** Opening TEXT PASSAGE block **

Reviews for Nice ass
Aquachu chapter 1 . 1/29/2013
"But yours is the best ass baby!"
That line was ssssooooo cute. Nice fic. Don't worry, I got the joke.
Juniper Night chapter 1 . 3/4/2012
That's hilarious once you explain the whole 'pants' thing! But yeah, in America, it can be kinda confusing. Lost in translation and what not :)
PutnamBrettnLear chapter 1 . 1/13/2011
Hmmm... wished you'd explained the pants thing at the beginning of the story. Speedy/Aqualad? Niiice. That was hilarious. It would probably be really funny if you decided to continue this with tons of other little Argent miscommunications and mishaps.
Concolor44 chapter 1 . 10/16/2010
Okay, now I get it. I think you should have put the AN at the beginning. I had no idea why Argent was so torqued.

Also, I thought the Brit word for skivvies was 'knickers'. Guess I'm not as up on slang as I'd supposed.

Good story though!
100 Silver Wings chapter 1 . 6/18/2010
Being from America but reading a freakish amount of current British literature, I love reading stories were even just the author is British. (So funny when its accidental) Also love the bit about Speedy and Aqualad thrown in at the end. Poor Argent, lost in that tower...great story!
StarkLovesShawarma chapter 1 . 10/1/2009
This was adorable. Ahhaha I didn't get the joke untill I read the ending AN. Haha but it was funny and cutĂȘ
Everything you know is fangirl chapter 1 . 7/10/2009
Wow! Funny, I got it the first time too. Bonus I am not even from the Isles. That makes me feel smart or at maybe wierd I am undecied.5 piont for orignal pairing Speedy and Aqualad never heard that before. Or Have I... I really need to get some sleep.
MCRandTTlover-NUMBAH13 chapter 1 . 5/11/2009
I love your story it is super funny!

** Closing TEXT PASSAGE block **
** Opening SUPPLIED DATA block **

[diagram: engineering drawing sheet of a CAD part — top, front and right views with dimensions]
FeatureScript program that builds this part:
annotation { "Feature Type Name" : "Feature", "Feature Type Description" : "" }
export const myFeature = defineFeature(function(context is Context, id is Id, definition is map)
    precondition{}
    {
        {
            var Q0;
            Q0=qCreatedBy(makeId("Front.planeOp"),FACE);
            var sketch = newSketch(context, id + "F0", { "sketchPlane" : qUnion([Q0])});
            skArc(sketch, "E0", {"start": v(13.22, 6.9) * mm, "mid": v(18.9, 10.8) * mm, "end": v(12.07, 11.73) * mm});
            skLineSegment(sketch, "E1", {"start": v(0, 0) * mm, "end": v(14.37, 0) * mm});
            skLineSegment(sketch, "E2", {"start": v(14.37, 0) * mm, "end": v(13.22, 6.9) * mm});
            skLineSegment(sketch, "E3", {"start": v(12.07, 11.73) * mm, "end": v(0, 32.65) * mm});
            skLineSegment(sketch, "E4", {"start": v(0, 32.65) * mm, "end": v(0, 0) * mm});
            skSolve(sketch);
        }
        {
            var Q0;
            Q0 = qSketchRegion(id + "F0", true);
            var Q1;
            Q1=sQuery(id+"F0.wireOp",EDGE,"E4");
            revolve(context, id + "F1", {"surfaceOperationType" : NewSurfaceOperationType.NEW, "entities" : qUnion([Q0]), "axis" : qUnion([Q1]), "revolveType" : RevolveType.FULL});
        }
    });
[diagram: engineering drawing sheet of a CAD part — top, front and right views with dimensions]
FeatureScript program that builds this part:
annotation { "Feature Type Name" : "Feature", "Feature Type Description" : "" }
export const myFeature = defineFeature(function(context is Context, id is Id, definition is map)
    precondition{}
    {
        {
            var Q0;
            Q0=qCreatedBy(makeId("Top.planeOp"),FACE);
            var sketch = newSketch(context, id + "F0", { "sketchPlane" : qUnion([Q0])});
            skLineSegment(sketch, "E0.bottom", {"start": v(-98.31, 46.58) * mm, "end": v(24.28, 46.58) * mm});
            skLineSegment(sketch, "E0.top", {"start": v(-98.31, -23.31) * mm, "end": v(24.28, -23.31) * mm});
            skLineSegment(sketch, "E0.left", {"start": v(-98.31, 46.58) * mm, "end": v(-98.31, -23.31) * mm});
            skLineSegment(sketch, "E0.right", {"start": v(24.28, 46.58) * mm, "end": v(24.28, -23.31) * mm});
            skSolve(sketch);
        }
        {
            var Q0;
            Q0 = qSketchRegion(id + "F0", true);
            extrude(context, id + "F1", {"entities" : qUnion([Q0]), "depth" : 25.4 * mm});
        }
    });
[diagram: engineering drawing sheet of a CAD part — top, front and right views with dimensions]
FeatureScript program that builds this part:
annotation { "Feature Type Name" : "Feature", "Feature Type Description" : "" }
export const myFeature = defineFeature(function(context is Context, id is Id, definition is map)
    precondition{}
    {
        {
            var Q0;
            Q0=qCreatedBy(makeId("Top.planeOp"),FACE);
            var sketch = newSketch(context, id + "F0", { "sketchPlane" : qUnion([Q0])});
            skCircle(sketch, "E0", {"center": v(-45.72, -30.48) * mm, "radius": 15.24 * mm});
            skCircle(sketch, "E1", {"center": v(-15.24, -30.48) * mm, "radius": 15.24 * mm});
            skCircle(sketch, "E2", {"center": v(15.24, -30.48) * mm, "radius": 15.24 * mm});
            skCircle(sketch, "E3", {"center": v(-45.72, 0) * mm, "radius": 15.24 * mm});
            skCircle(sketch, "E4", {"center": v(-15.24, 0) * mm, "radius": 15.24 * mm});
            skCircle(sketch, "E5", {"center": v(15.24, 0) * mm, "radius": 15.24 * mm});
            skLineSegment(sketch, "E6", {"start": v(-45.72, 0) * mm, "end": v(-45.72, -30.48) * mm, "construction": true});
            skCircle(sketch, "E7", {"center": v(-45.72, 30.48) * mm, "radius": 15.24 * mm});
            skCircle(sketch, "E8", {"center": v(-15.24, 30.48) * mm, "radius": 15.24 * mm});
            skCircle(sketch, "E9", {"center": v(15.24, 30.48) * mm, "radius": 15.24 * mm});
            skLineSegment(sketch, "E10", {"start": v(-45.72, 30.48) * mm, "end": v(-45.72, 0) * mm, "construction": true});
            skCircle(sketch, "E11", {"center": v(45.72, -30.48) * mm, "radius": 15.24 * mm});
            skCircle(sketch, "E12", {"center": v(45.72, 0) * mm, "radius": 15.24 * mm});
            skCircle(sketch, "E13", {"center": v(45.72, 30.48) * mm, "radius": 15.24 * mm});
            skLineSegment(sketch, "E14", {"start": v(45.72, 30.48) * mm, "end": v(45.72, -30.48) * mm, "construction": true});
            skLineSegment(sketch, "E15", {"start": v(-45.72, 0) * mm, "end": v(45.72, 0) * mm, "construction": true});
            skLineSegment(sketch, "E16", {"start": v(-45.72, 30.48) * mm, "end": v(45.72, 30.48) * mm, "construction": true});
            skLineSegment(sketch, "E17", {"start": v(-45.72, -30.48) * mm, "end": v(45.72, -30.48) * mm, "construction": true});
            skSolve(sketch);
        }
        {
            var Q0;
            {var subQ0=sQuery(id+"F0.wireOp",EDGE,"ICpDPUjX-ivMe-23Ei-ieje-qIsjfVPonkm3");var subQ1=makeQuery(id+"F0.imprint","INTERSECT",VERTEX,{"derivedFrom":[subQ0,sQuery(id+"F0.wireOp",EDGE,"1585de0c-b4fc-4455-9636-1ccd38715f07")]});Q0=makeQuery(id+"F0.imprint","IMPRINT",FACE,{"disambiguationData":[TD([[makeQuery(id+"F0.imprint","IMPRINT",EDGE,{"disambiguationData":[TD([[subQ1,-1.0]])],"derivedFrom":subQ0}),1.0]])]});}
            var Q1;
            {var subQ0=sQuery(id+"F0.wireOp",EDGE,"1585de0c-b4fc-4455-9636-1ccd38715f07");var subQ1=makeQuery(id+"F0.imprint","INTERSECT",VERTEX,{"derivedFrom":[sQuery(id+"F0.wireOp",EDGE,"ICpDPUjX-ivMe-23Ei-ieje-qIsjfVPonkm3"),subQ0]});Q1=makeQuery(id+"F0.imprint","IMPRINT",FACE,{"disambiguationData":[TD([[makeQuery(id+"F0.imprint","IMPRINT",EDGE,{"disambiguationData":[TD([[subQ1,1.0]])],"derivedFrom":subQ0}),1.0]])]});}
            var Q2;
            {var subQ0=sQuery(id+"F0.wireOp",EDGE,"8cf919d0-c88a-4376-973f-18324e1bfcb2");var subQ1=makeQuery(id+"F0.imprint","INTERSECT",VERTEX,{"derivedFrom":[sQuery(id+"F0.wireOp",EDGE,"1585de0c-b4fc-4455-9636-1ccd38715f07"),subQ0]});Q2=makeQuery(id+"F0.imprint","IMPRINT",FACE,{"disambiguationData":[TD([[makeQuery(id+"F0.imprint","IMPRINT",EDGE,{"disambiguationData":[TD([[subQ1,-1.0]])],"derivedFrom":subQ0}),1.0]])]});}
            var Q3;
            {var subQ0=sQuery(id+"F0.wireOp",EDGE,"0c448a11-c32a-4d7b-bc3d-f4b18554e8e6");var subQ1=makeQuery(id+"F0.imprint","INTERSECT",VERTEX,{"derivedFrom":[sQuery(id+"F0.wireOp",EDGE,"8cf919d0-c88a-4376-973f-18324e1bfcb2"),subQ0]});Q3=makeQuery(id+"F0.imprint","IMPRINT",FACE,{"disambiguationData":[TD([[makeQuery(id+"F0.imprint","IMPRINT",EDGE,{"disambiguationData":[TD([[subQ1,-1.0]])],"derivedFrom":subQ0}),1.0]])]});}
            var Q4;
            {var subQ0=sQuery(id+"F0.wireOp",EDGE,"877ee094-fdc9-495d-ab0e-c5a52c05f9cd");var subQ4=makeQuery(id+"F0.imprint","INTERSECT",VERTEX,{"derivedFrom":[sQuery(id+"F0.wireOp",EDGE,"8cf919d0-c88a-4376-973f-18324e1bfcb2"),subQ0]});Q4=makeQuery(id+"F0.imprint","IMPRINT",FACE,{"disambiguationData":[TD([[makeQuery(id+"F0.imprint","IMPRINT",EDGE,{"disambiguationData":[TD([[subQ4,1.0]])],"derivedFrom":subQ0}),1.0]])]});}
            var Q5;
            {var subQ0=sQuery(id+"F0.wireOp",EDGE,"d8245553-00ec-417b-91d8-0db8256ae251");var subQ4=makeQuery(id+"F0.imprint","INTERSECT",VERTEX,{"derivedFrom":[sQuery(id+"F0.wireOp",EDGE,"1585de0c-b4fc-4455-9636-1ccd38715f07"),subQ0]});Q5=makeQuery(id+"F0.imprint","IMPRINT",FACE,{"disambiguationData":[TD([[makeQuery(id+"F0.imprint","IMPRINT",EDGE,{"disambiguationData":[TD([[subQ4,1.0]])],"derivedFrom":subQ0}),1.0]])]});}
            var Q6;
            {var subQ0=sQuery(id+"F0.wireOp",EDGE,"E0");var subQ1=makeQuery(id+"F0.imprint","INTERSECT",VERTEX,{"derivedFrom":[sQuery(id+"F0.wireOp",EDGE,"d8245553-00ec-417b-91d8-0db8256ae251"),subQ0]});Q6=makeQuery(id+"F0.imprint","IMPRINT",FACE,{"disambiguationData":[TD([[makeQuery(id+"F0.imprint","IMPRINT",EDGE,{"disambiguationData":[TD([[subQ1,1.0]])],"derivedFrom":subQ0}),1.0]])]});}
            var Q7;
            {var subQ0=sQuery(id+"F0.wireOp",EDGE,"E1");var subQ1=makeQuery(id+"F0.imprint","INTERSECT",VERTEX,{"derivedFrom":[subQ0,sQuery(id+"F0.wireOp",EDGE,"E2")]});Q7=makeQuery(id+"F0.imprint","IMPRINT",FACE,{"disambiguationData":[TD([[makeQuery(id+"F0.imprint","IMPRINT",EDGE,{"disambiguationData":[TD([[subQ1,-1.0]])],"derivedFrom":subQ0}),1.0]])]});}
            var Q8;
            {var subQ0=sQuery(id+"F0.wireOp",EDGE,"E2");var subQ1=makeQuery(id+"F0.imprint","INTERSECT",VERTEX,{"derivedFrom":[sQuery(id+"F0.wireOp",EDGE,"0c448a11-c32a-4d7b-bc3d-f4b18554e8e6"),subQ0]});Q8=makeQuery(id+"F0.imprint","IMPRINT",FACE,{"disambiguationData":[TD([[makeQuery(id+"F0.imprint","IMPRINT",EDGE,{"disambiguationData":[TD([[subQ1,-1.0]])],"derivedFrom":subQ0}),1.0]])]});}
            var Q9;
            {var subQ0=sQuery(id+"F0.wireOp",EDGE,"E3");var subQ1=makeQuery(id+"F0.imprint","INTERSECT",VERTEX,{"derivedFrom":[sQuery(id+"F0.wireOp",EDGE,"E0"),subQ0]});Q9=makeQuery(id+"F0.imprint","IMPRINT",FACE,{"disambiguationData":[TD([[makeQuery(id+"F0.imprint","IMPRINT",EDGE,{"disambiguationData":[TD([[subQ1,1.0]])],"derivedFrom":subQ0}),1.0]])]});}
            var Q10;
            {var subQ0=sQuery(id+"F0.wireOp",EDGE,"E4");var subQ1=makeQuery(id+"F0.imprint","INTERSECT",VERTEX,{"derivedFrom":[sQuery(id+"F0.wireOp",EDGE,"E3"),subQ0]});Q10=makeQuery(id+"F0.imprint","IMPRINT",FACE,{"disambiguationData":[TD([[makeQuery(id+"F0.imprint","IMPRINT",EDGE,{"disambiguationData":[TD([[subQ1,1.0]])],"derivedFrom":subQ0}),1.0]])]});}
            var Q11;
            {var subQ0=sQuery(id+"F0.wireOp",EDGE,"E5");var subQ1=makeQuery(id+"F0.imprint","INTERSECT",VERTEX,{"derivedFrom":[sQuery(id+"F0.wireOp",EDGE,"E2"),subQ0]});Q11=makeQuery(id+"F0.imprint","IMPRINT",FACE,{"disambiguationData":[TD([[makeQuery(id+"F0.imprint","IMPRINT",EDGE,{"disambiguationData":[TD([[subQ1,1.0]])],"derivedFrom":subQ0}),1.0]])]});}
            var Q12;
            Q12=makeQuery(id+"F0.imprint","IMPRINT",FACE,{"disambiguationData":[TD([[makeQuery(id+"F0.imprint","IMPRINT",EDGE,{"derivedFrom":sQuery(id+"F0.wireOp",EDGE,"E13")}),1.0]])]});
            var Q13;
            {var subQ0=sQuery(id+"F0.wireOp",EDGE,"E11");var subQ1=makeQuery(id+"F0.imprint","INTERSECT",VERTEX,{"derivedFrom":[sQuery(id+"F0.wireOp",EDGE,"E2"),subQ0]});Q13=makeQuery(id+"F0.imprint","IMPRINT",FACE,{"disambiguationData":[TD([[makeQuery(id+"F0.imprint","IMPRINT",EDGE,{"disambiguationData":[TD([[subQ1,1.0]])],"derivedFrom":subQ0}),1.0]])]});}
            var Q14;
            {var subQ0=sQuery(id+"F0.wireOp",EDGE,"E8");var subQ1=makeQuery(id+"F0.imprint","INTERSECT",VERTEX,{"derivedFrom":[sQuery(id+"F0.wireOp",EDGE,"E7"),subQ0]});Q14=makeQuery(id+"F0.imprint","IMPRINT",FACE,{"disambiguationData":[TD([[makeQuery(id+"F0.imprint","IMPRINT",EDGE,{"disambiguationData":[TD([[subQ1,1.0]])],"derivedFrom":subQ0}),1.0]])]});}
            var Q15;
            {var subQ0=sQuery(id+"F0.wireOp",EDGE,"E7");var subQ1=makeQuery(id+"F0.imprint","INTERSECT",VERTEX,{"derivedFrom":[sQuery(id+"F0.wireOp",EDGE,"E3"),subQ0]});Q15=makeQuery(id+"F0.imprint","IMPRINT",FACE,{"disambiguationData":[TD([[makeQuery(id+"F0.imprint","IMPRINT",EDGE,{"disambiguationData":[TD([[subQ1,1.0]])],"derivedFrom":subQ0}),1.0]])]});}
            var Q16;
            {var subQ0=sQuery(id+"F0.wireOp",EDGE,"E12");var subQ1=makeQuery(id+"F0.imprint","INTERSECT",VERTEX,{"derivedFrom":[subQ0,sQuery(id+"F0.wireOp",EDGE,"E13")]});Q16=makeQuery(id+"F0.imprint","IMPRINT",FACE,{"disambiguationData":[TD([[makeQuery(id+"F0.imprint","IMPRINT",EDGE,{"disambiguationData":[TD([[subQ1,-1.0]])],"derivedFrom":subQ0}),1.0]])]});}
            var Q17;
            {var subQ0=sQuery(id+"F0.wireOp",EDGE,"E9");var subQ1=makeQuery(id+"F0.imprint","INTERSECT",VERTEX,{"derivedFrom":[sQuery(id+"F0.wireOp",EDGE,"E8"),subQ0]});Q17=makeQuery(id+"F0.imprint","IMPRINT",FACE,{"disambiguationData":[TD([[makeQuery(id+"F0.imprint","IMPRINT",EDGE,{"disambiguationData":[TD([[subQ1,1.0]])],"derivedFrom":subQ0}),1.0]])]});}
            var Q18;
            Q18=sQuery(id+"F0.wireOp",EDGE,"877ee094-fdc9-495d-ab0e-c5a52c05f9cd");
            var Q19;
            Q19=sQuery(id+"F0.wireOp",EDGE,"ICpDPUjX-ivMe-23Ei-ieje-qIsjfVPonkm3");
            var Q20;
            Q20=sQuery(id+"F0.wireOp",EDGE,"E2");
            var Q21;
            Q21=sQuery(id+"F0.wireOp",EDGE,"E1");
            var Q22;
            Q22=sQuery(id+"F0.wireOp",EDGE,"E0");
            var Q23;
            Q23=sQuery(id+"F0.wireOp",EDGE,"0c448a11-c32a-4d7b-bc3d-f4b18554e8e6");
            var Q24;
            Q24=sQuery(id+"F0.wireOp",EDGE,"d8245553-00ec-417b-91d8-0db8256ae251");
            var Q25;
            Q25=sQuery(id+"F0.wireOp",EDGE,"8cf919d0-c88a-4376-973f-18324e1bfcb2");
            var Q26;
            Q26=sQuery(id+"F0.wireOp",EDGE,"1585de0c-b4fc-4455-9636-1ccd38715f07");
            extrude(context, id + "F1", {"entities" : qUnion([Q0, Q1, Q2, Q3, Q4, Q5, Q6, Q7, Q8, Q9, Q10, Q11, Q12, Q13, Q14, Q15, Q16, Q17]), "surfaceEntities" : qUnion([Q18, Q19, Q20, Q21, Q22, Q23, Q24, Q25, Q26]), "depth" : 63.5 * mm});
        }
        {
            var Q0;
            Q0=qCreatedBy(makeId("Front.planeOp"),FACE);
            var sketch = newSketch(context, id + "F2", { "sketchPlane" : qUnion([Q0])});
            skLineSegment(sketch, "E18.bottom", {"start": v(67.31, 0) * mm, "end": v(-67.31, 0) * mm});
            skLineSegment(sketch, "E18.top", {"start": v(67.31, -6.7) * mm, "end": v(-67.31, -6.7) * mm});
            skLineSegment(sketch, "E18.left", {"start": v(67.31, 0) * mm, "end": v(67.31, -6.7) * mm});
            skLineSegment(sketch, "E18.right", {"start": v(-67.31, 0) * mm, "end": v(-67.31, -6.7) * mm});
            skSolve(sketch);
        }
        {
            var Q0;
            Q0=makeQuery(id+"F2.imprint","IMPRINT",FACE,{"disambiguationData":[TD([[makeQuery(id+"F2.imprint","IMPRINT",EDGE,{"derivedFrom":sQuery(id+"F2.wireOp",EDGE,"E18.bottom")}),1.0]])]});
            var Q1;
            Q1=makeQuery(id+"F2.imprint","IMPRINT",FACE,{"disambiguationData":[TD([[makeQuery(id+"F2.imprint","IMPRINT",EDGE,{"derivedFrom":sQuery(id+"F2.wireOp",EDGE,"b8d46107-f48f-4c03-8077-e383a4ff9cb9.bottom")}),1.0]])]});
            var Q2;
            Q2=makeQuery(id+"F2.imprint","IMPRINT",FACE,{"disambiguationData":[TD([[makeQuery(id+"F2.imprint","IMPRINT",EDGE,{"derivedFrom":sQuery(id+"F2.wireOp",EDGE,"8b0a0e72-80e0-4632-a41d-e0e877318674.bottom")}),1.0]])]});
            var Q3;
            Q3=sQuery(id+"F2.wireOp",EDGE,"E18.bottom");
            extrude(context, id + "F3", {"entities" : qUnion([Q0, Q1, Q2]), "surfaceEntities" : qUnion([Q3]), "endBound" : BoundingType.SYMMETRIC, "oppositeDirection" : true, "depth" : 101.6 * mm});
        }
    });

** Closing SUPPLIED DATA block **

> YOUR TASKS:
1 – According to the reviews, what did Concolor44 think the British word for skivvies was?
2 – Continue the reviews of the story from where they stop.
The entries above are separate material and have nothing to do with the reviews.

> RESULTS OF THE EXERCISE:
1 – Knickers.

2 –
Withdrawn chapter 1 . 10/31/2008
... Cute, and an awesome joke too, admittedly, I was under the impression that Argent was supposed to be Australian, but maybe that's just me being a stupid American... honestly... that's just an awesome fic though, the joke is terribly confusing if you don't get the 'pants' translation (my step-dad is British so I was lucky enough to understand it and get the full-humour, but I felt I should point out the obvious), but it's still brilliant and it's good that you were considerate enough to leave an explanation at the end... though considering all the time that Argent must spend in the states with the majority of the Titans you'd think she'd have picked up on the different meanings... such as fries vs. chips vs. crisps issue... meh, still an awesome fic.
Altelier chapter 1 . 10/25/2008
I was LITERALLY ROTFLOL(Rolling On The Floor Laughing Out Loud) at the part with Speedy and Aqualad, "But yours is the best ass, baby!" Keep 'em comin'!

-Altelier
la petite tourne-sol chapter 1 . 10/15/2008
Hahaha... I love this story! About half way through, I remembered that "pants" means "underwear" in England. I laughed and laughed. If you come up with one that invovlves crisps and chips, please, please, PLEASE write it! Or if you come up with anything else!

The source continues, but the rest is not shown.